Cendrars aventurier
L'homme à la main coupée (des éclats d'obus lui firent perdre son bras droit en septembre 1915, à la ferme Navarin, en Champagne), fut un aventurier impénitent, un voyageur inlassable, un reporter curieux comme un pot de chambre de génie, un goinfre de sensations fortes, un amateur de vie vraie, du caractère des hommes durs -marins, soldats, bagnards, et des femmes à poigne mais au charme dévastateur. Lorsqu'il s'embarque sur un rafiot, L'Ile-de-Ré à bord duquel les cancrelats sont aussi nombreux que la racaille, la verve de l'auteur de L'Or et de Moravagine prend toute sa saveur. Qu'il parte pour le Brésil ou pour l'Antarctique, on a constamment envie de faire partie de son viatique. Le suivre ligne à ligne est un bonheur de chaque instant. Cinq récits courts, rassemblés sous le titre La vie dangereuse, reparaissent dans Les Cahiers Rouges (Grasset). Ne vous en privez surtout pas, c'est bon comme une bière par grande soif. Extrait : J'ai le goût du risque. Je ne suis pas un homme de cabinet. Jamais je n'ai su résister à l'appel de l'inconnu. Ecrire est la chose la plus contraire à mon tempérament et je souffre comme un damné de rester enfermé entre quatre murs et de noircir du papier quand, dehors, la vie grouille, que j'entends la trompe des autos sur la route, le sifflet des locomotives, la sirène des paquebots, le ronronnement des moteurs d'avion et que je pense à des villes exotiques pleines de boutiques épatantes, à des pays perdus que je ne connais pas encore, à toutes les femmes que je pourrais rencontrer et avec qui je perdrais volontiers mon temps, aux hommes qui m'attendent peut-être, prêts à m'expliquer leur activité et à me faire gagner des tas, des tas d'argent. Non, vraiment, écrire c'est peut-être abdiquer. Comme tu as bien fait de vivre -et d'écrire, Blaise...

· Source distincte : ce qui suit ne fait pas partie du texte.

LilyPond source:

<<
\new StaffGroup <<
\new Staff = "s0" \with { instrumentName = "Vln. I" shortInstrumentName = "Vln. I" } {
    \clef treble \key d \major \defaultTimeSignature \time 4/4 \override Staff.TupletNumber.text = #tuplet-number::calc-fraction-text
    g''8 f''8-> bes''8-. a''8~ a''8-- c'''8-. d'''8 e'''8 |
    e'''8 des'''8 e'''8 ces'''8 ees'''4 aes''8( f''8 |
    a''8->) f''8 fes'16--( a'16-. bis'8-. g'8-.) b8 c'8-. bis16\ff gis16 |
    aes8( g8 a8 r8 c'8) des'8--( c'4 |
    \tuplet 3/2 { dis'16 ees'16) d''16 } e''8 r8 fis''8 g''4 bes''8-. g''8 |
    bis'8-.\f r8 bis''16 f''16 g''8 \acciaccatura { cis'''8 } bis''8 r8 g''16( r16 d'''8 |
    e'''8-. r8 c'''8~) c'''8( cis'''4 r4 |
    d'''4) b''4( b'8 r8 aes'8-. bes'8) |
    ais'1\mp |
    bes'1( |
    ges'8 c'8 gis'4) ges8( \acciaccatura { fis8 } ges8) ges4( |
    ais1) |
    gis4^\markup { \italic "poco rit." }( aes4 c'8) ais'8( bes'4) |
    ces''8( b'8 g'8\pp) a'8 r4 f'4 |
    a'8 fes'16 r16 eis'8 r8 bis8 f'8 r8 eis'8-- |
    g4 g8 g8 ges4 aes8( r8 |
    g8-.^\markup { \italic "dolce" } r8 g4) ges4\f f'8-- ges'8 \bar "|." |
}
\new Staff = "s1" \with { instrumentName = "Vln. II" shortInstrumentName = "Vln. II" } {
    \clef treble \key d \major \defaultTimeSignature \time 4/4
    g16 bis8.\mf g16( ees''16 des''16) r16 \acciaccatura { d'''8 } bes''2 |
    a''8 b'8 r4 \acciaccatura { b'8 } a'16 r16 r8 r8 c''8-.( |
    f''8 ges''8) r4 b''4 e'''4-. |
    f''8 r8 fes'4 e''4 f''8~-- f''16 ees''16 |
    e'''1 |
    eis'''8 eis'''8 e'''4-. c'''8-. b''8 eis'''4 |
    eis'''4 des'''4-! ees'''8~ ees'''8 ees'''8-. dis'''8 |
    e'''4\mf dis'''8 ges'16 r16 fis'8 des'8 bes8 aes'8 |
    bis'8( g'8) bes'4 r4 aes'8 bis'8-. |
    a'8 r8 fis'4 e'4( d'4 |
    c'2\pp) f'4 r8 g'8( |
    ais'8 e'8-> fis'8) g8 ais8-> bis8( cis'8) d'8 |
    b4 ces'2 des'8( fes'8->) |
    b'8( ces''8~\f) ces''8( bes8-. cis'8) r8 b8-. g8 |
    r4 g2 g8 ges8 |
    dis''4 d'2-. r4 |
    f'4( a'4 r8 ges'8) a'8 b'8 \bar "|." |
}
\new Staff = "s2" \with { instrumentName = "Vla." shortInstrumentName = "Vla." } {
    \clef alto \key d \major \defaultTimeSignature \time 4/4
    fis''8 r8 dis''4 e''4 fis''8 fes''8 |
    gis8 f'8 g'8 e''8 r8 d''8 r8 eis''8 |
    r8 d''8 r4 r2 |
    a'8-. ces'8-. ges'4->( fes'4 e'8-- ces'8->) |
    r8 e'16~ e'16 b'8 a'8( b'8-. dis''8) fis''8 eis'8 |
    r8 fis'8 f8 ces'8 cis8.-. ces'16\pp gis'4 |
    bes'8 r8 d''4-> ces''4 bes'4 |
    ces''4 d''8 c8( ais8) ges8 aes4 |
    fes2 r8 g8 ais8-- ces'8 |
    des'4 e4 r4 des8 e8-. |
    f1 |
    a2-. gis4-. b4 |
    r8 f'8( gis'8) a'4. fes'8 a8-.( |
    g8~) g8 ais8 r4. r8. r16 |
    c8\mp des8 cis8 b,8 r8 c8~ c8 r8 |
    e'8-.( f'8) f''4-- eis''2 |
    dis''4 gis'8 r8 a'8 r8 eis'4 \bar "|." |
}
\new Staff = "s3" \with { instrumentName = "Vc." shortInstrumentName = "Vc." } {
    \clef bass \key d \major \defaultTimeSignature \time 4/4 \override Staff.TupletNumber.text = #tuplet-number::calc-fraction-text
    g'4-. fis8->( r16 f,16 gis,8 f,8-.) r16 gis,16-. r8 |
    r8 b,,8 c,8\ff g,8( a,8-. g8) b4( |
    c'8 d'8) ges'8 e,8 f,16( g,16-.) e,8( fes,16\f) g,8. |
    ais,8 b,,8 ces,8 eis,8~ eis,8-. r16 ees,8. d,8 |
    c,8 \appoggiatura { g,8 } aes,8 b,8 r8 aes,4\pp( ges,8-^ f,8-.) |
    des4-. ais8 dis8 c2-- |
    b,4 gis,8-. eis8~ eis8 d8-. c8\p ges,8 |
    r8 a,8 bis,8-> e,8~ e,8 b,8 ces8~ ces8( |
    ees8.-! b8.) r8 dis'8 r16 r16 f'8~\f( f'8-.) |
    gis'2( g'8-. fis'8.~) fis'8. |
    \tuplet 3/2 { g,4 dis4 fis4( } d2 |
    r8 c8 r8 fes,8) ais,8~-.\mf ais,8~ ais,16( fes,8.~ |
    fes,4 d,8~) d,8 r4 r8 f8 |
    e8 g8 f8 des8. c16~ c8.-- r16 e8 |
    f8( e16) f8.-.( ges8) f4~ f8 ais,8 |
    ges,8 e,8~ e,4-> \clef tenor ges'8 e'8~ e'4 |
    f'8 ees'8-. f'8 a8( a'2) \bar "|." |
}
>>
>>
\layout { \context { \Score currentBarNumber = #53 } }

De la correspondance choisie de Stendhal qui paraît en folio, Aux âmes sensibles (224 lettres, 600 pages quand même) il apparaît que l'auteur du Rouge et de la Chartreuse est assoiffé de réponse de la part des destinataires de sa correspondance. A sa soeur Pauline, la "cara sorella", il fait le reproche systématique et un peu fort de ne pas lui répondre aussi vite et aussi abondamment qu'il le fait. Le genre épistolaire va bien au futur Stendhal (le jeune Henri Beyle), et il mûrit lorsque celui-ci devient soldat, puis écrivain, italien, célèbre. Même cacochyme, il conserve une verve et un style qui laisse à penser qu'il imagine bien sa correspondance publiée, un jour. Ou bien l'homme, à l'instar de Flaubert, est une machine à écrire fondamentale, une bête de littérature. Aussi, chacune de ses missives doit-elle être un morceau d'oeuvre. Qu'il décrive un paysage, une rue de Milan, une auberge de montagne, des soldats en déroute ou qu'il exprime son amour à quelque conquête, Stendhal est un écrivain puissant, comme on le dit d'une viande en sauce et d'un vin rouge ensoleillé.